Reply to this email directly, view it on GitHub https://github.com/thi-ng/umbrella/issues/37#issuecomment-417616100, or mute the thread https://github.com/notifications/unsubscribe-auth/AEb7InhwRm6eFiv2dz2pTVDNZ2KtfJa7ks5uWQjSgaJpZM4WSiiU .

postspectacular commented 6 years ago

It's actually not all quite like that at the moment. The compileXform converts a spec like this:

{ ins: ["foo", "bar"], xform: tx.map(({foo,bar}) => foo + bar) }

into a closure like this:

((fn) => ({foo, bar}) => fn({foo, bar}))(tx.step(spec.xform))

So you're right, there's always an object being passed to that transducer, but:

1) that object only contains the keys you specified as ins in the spec and 2) that fn above is not a transducer anymore, but a single step executor of a transducer

So now that I understand what you meant :) it does make more sense to have a different behavior for single input transducers, since we could then compile thes into a function like:

((fn) => ({foo}) => fn(foo))(tx.step(spec.xform))

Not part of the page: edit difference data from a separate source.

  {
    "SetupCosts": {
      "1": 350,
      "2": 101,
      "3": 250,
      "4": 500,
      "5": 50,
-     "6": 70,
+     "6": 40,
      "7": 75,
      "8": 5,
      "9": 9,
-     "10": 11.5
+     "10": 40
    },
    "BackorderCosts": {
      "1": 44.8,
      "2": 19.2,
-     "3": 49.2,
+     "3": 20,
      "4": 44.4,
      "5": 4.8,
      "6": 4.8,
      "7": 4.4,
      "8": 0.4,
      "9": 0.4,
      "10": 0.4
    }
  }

The ({foo}) arg list is still needed for resolve-map to understand that this function depends on foo. Alternatively, if we switch to the legacy resolution mechanism it would become:

((fn) => ($) => fn($("foo")))(tx.step(spec.xform))

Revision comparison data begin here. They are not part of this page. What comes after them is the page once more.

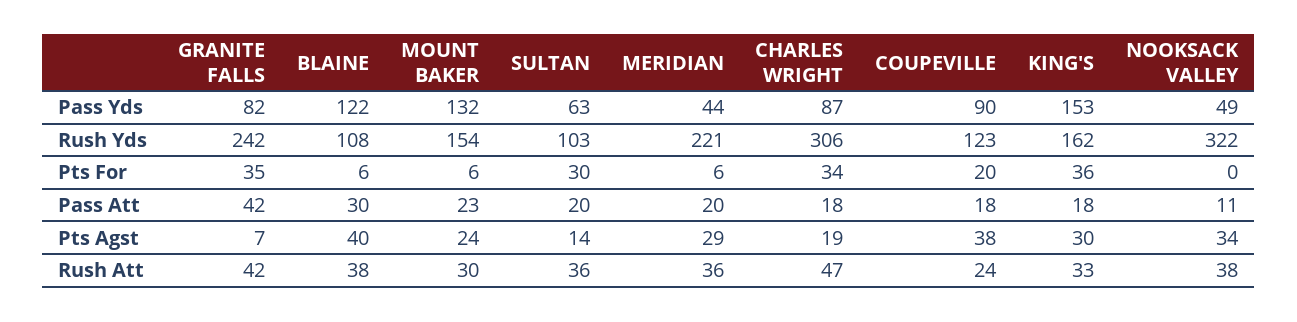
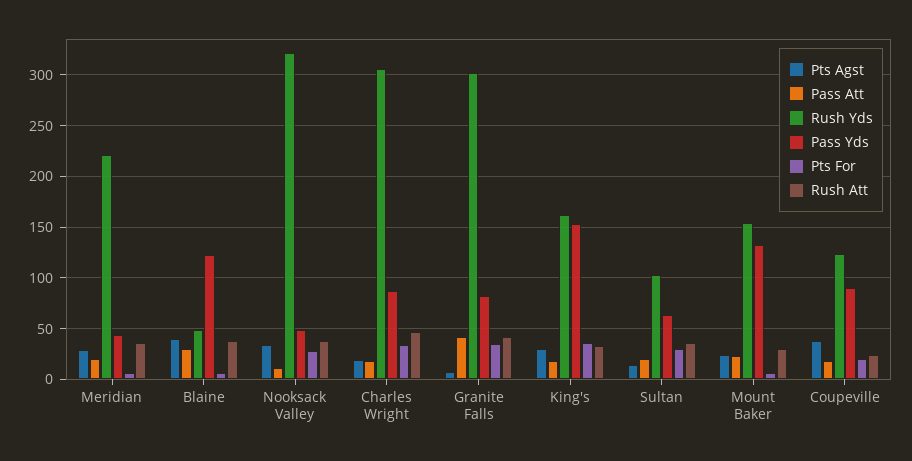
  {
    "Pass Yds": {
      "GRANITE FALLS": 82,
      "BLAINE": 122,
      "MOUNT BAKER": 132,
      "SULTAN": 63,
      "MERIDIAN": 44,
      "CHARLES WRIGHT": 87,
      "COUPEVILLE": 90,
      "KING'S": 153,
      "NOOKSACK VALLEY": 49
    },
    "Rush Yds": {
-     "GRANITE FALLS": 242,
+     "GRANITE FALLS": 300,
-     "BLAINE": 108,
+     "BLAINE": 50,
      "MOUNT BAKER": 154,
      "SULTAN": 103,
      "MERIDIAN": 221,
      "CHARLES WRIGHT": 306,
      "COUPEVILLE": 123,
      "KING'S": 162,
      "NOOKSACK VALLEY": 322
    },
    "Pts For": {
      "GRANITE FALLS": 35,
      "BLAINE": 6,
      "MOUNT BAKER": 6,
      "SULTAN": 30,
      "MERIDIAN": 6,
      "CHARLES WRIGHT": 34,
      "COUPEVILLE": 20,
      "KING'S": 36,
-     "NOOKSACK VALLEY": 0
+     "NOOKSACK VALLEY": 30
    },
    "Pass Att": {
      "GRANITE FALLS": 42,
      "BLAINE": 30,
      "MOUNT BAKER": 23,
      "SULTAN": 20,
      "MERIDIAN": 20,
      "CHARLES WRIGHT": 18,
      "COUPEVILLE": 18,
      "KING'S": 18,
      "NOOKSACK VALLEY": 11
    },
    "Pts Agst": {
      "GRANITE FALLS": 7,
      "BLAINE": 40,
      "MOUNT BAKER": 24,
      "SULTAN": 14,
      "MERIDIAN": 29,
      "CHARLES WRIGHT": 19,
      "COUPEVILLE": 38,
      "KING'S": 30,
      "NOOKSACK VALLEY": 34
    },
    "Rush Att": {
      "GRANITE FALLS": 42,
      "BLAINE": 38,
      "MOUNT BAKER": 30,
      "SULTAN": 36,
      "MERIDIAN": 36,
      "CHARLES WRIGHT": 47,
      "COUPEVILLE": 24,
      "KING'S": 33,
      "NOOKSACK VALLEY": 38
    }
  }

That makes more sense now... will post update later!

den1k commented 5 years ago

Updated the mapTopo to pass the value for single keys ins as the only argument to the xform

const resolveTx = xforms => {
  const compileXform = ({ ins, xform }) => {
    const resolveObj = `{${ins.join(",")}}`;
    const args = ins.length == 1 ? ins[0] : resolveObj;
    return new Function("f", `return (${resolveObj}) => f(${args})`)(
      tx.step(xform)
    );
  };
  // pre-compile & wrap all xforms
  xforms = tx.transduce(
    tx.map(([id, spec]) => [id, compileXform(spec)]),
    tx.assocObj(),
    tx.pairs(xforms)
  );
  return tx.map(x => rm.resolve({ ...x, ...xforms }));
}

https://beta.observablehq.com/@den1k/resolvetx

Also tried figuring out how to avoid executing a transduction step when some of its consumed values are undefined. For example, the deltaChangeRatio has to check whether the delta is defined to avoid erroring.

deltaChangeRatio: {
      ins: ["delta", "close"],
      xform: tx.map(({ delta, close }) => (delta != null ? delta / close : 0)) // <------
    }

This is another point where behavior akin to rsg.sync with reset: true would be nice.